Initially Published Here


The success of Ben Stiller’s Museum movies has brought its share of like-minded attempts to fuse family comedy fare with fantastical elements. Adam Sandler didn’t have any luck when he attempted to do the same with 2008’s Bedtime Stories. I don’t imagine Jack Black is going to do much better with this weak attempt.
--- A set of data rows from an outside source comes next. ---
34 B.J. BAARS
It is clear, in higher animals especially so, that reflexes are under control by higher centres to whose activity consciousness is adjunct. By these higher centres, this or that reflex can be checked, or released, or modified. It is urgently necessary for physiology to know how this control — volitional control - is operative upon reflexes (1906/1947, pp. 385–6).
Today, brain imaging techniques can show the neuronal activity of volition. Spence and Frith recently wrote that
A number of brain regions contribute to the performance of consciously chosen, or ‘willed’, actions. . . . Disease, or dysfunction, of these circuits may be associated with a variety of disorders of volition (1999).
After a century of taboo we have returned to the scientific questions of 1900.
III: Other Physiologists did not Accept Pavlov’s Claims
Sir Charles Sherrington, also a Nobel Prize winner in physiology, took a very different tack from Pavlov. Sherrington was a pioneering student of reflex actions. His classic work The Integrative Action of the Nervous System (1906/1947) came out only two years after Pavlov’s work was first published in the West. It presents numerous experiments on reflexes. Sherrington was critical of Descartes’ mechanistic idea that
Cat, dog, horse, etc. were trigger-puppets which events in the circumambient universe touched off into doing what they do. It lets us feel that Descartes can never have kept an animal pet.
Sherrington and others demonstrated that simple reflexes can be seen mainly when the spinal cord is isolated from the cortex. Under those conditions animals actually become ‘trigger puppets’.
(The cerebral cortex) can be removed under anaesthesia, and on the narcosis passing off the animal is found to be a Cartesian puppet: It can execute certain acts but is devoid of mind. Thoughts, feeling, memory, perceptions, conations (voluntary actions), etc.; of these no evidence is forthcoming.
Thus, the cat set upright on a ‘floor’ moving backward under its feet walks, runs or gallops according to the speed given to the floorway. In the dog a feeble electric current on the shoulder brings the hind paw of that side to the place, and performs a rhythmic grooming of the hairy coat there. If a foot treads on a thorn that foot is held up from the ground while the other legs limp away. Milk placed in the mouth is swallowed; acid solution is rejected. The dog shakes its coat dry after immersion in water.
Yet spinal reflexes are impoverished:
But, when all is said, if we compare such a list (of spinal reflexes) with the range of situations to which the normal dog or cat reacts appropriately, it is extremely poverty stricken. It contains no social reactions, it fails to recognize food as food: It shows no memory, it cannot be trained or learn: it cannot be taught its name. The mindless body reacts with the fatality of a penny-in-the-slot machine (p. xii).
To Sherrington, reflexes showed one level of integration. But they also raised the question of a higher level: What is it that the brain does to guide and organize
Black’s Gulliver is a weak-willed schlep from the mail room of an unnamed magazine who is reminded repeatedly that he’s never going to amount to much due to his lack of drive and confidence. He can’t even bring himself to ask out the hottie travel editor that he’s had a crush on for years (played by Amanda Peet in a thankless, but luckily for her, almost non-existent role). A failed attempt to express his feelings leads to a writing assignment chasing down the Bermuda Triangle which leads to a tsunami of some sort which leads to Gulliver washing up on the shores of Lilliput.
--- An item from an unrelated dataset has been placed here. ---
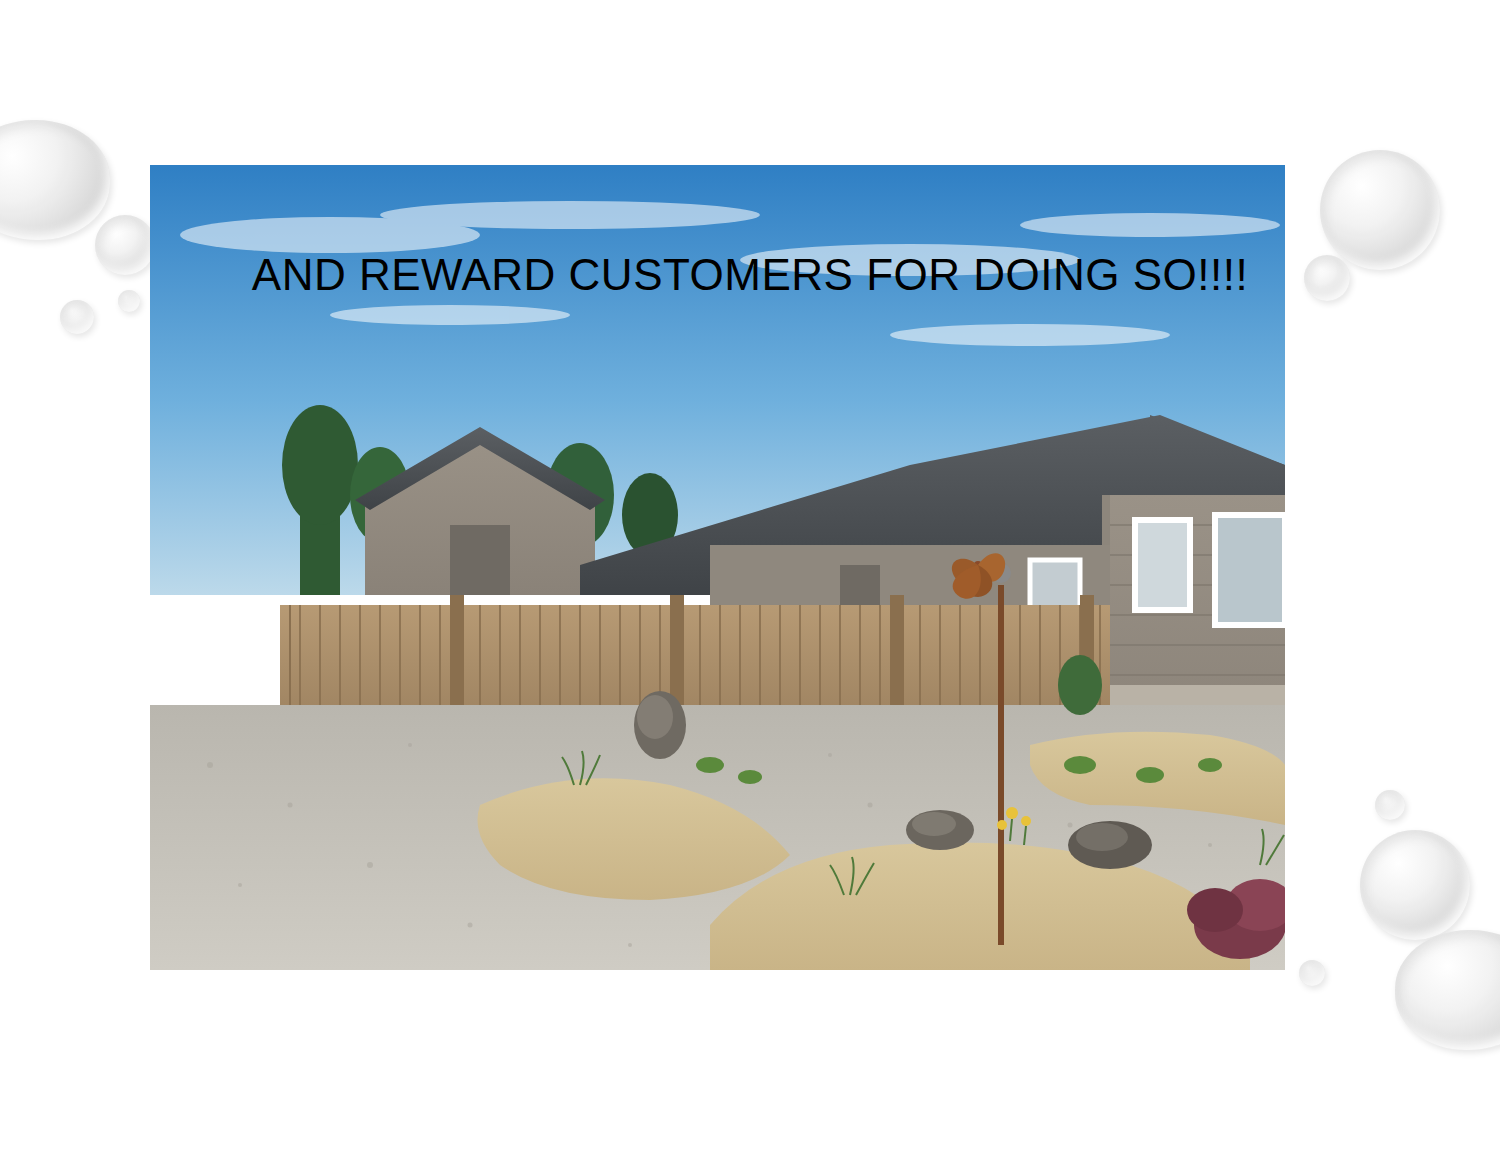AND REWARD CUSTOMERS FOR DOING SO!!!!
What follows are a by-committee series of escapades -- some gross (a Lilliputian gets lost in a butt crack, Gulliver puts out a fire with his pee), some romantic (we get not one, but two equally uninteresting love stories), but mostly just unfunny bits of … stuff. And hey, I like Jack Black at a time when most people have grown tiresome of his shucking and jiving routine. But he seems lost and floundering here. So does Jason Segal who, as Gulliver’s best buddy amongst the Lilliputians, is asked to do nothing more than the play the straightest of straight men to Black and pine over Emily Blunt’s Princess Mary. Poor Ms. Blunt has got even less to do. As a result, I spent most of her time on screen contemplating her eerie resemblance to Katy Perry. The only who seems to be having any fun whatsoever is Chris O’Dowd (from beloved BBC comedy The IT Crowd). He spends the movie chewing up the furniture as bad guy General Edward and gets just about the only genuine laugh in the film, chewing out his brethren for buying into Gulliver’s increasing incredulous stories of glory on the Island of Manhattan.
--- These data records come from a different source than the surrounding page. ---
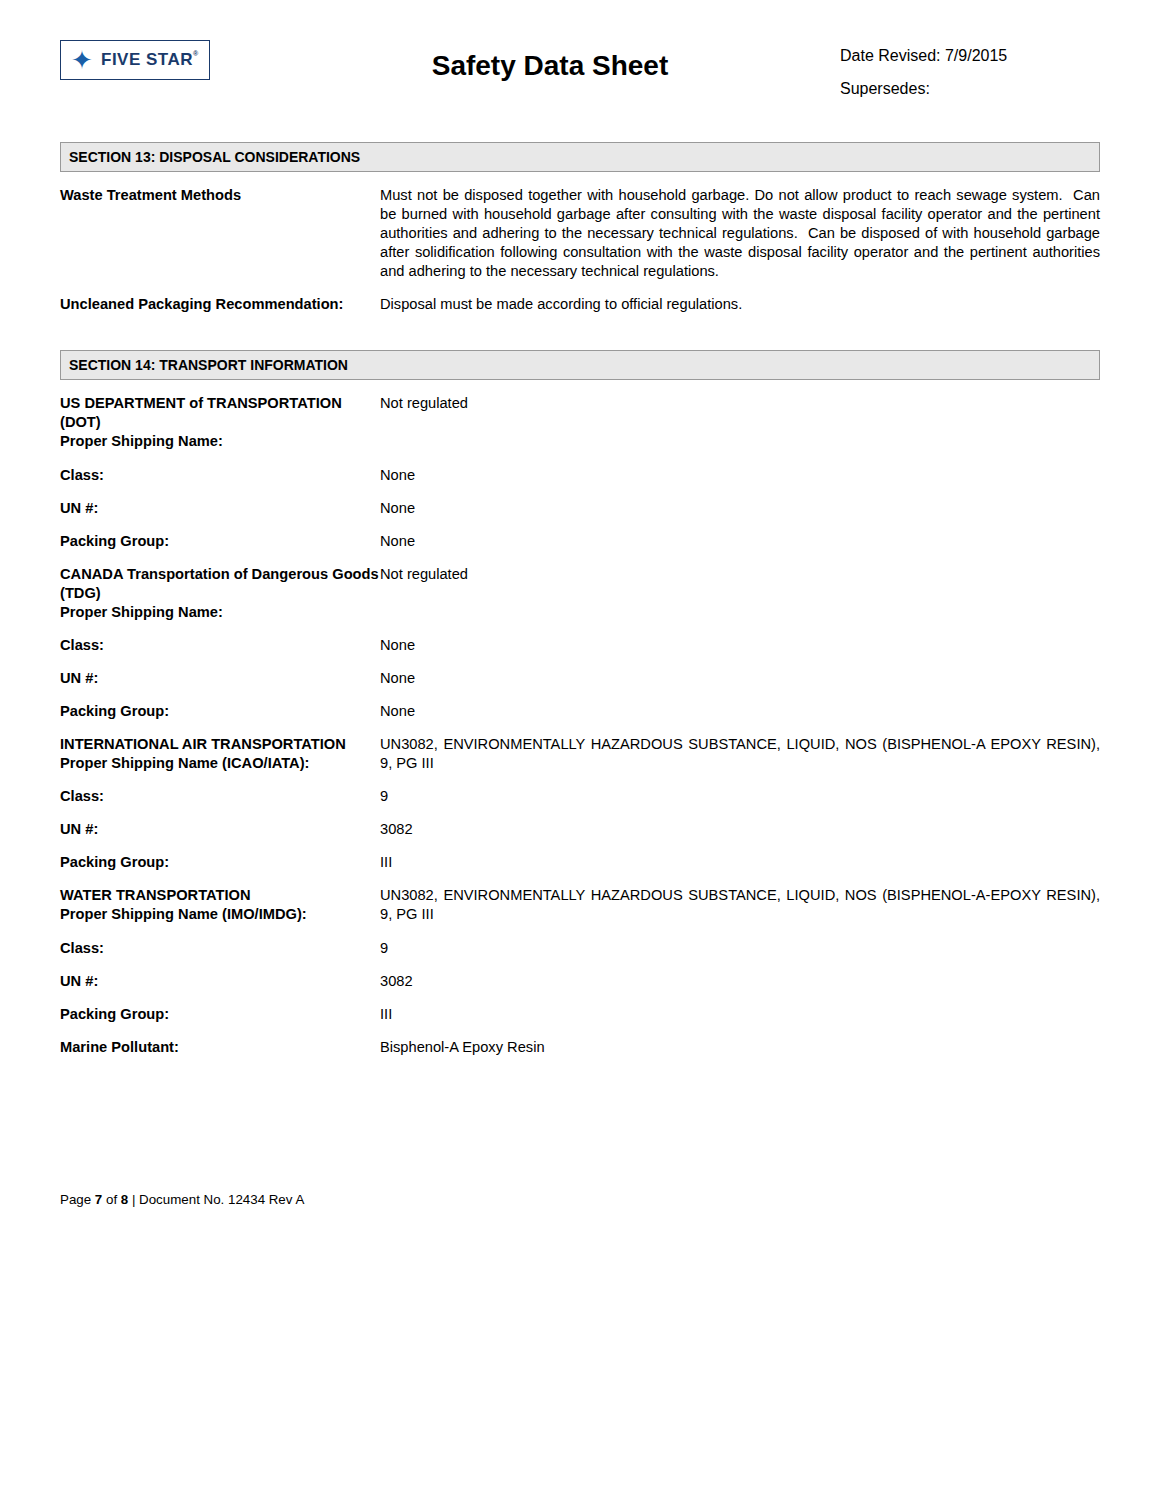✦ FIVE STAR®
Safety Data Sheet
Date Revised: 7/9/2015
Supersedes:
SECTION 13: DISPOSAL CONSIDERATIONS
| Waste Treatment Methods | Must not be disposed together with household garbage. Do not allow product to reach sewage system. Can be burned with household garbage after consulting with the waste disposal facility operator and the pertinent authorities and adhering to the necessary technical regulations. Can be disposed of with household garbage after solidification following consultation with the waste disposal facility operator and the pertinent authorities and adhering to the necessary technical regulations. |
| Uncleaned Packaging Recommendation: | Disposal must be made according to official regulations. |
SECTION 14: TRANSPORT INFORMATION
| US DEPARTMENT of TRANSPORTATION (DOT) Proper Shipping Name: | Not regulated |
| Class: | None |
| UN #: | None |
| Packing Group: | None |
| CANADA Transportation of Dangerous Goods (TDG) Proper Shipping Name: | Not regulated |
| Class: | None |
| UN #: | None |
| Packing Group: | None |
| INTERNATIONAL AIR TRANSPORTATION Proper Shipping Name (ICAO/IATA): | UN3082, ENVIRONMENTALLY HAZARDOUS SUBSTANCE, LIQUID, NOS (BISPHENOL-A EPOXY RESIN), 9, PG III |
| Class: | 9 |
| UN #: | 3082 |
| Packing Group: | III |
| WATER TRANSPORTATION Proper Shipping Name (IMO/IMDG): | UN3082, ENVIRONMENTALLY HAZARDOUS SUBSTANCE, LIQUID, NOS (BISPHENOL-A-EPOXY RESIN), 9, PG III |
| Class: | 9 |
| UN #: | 3082 |
| Packing Group: | III |
| Marine Pollutant: | Bisphenol-A Epoxy Resin |
Page 7 of 8 | Document No. 12434 Rev A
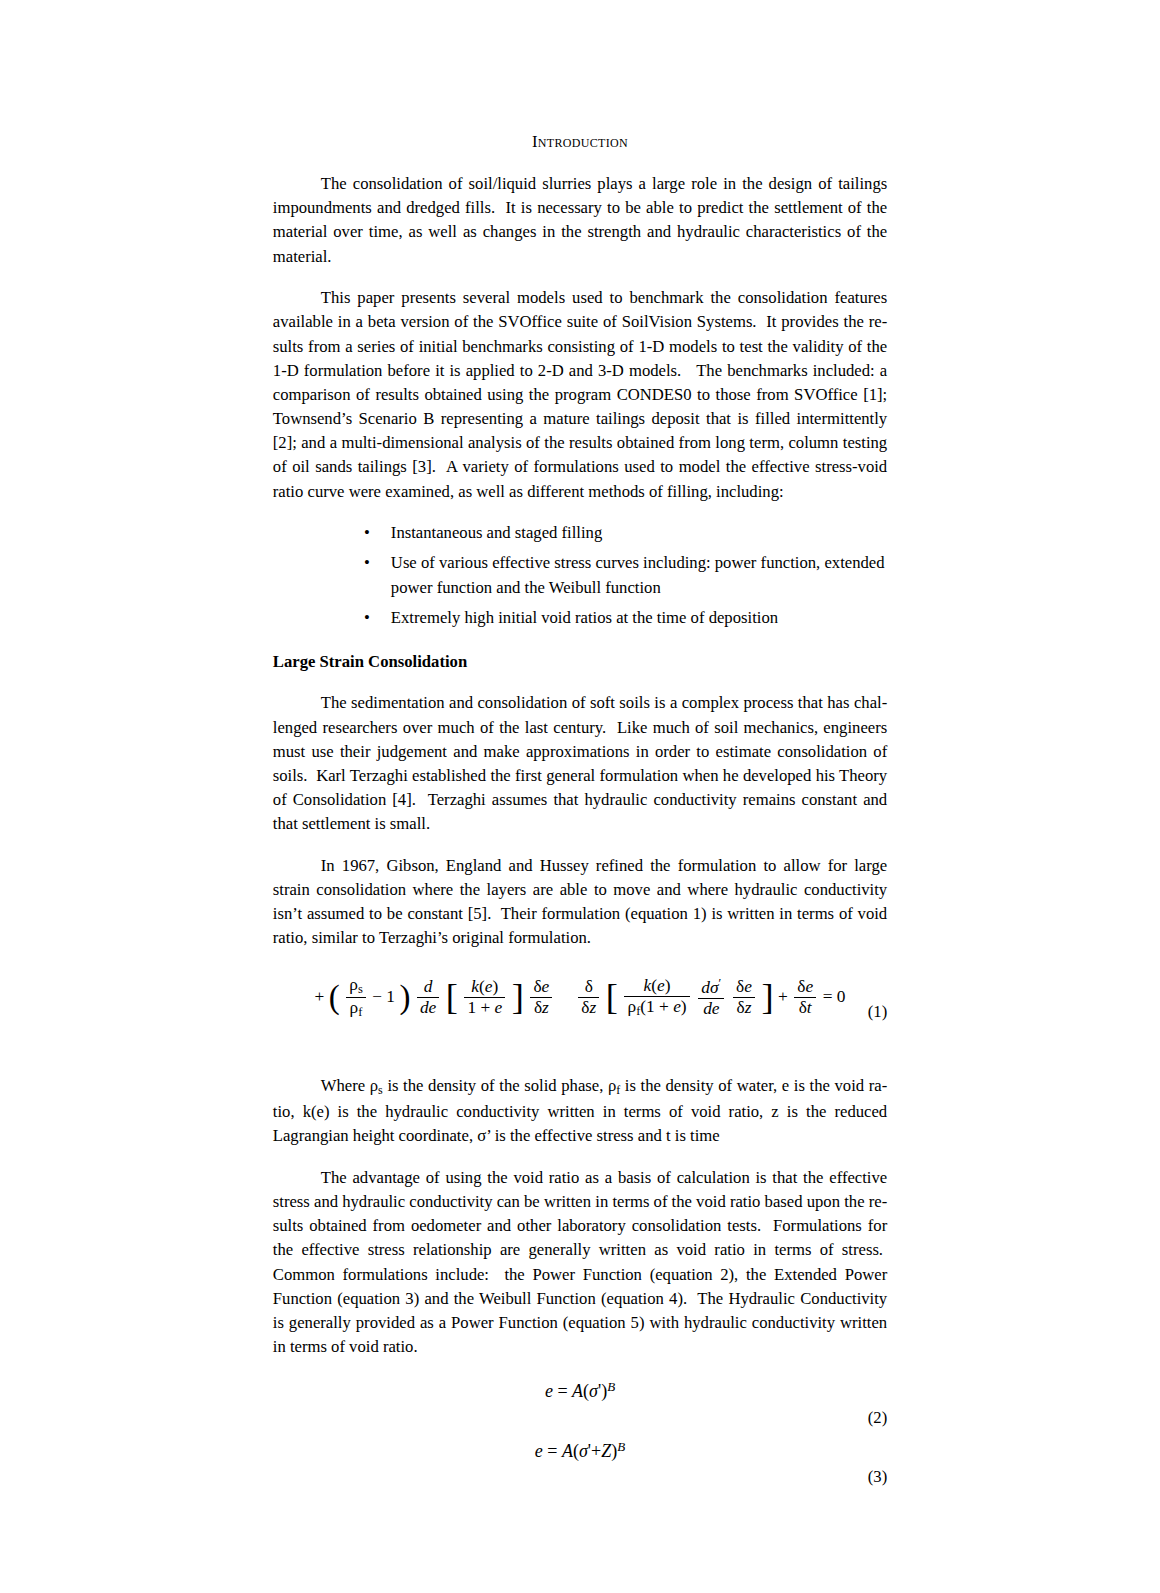Introduction
The consolidation of soil/liquid slurries plays a large role in the design of tailings impoundments and dredged fills. It is necessary to be able to predict the settlement of the material over time, as well as changes in the strength and hydraulic characteristics of the material.
This paper presents several models used to benchmark the consolidation features available in a beta version of the SVOffice suite of SoilVision Systems. It provides the results from a series of initial benchmarks consisting of 1-D models to test the validity of the 1-D formulation before it is applied to 2-D and 3-D models. The benchmarks included: a comparison of results obtained using the program CONDES0 to those from SVOffice [1]; Townsend’s Scenario B representing a mature tailings deposit that is filled intermittently [2]; and a multi-dimensional analysis of the results obtained from long term, column testing of oil sands tailings [3]. A variety of formulations used to model the effective stress-void ratio curve were examined, as well as different methods of filling, including:
Instantaneous and staged filling
Use of various effective stress curves including: power function, extended power function and the Weibull function
Extremely high initial void ratios at the time of deposition
Large Strain Consolidation
The sedimentation and consolidation of soft soils is a complex process that has challenged researchers over much of the last century. Like much of soil mechanics, engineers must use their judgement and make approximations in order to estimate consolidation of soils. Karl Terzaghi established the first general formulation when he developed his Theory of Consolidation [4]. Terzaghi assumes that hydraulic conductivity remains constant and that settlement is small.
In 1967, Gibson, England and Hussey refined the formulation to allow for large strain consolidation where the layers are able to move and where hydraulic conductivity isn’t assumed to be constant [5]. Their formulation (equation 1) is written in terms of void ratio, similar to Terzaghi’s original formulation.
+ ( ρs ρf − 1 ) dde [ k(e) 1 + e ] δe δz δδz [ k(e) ρf(1 + e) dσ′de δe δz ] + δe δt = 0
(1)
Where ρs is the density of the solid phase, ρf is the density of water, e is the void ratio, k(e) is the hydraulic conductivity written in terms of void ratio, z is the reduced Lagrangian height coordinate, σ’ is the effective stress and t is time
The advantage of using the void ratio as a basis of calculation is that the effective stress and hydraulic conductivity can be written in terms of the void ratio based upon the results obtained from oedometer and other laboratory consolidation tests. Formulations for the effective stress relationship are generally written as void ratio in terms of stress. Common formulations include: the Power Function (equation 2), the Extended Power Function (equation 3) and the Weibull Function (equation 4). The Hydraulic Conductivity is generally provided as a Power Function (equation 5) with hydraulic conductivity written in terms of void ratio.
e = A(σ')B
(2)
e = A(σ'+Z)B
(3)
Naturally, the film is being released in 3D for no apparent reason than to get poor susceptible parents to shell out an extra $6 bucks a ticket in an attempt to entertain their kids during their week home from school. This is the kind of movie people don’t expect critics to like, but I swear I went in with an open mind as did my five-year-old. But when he turned to me an hour in and said he was ready to leave it was only my journalistic integrity that kept us sitting there. But dear Milo, I felt your pain.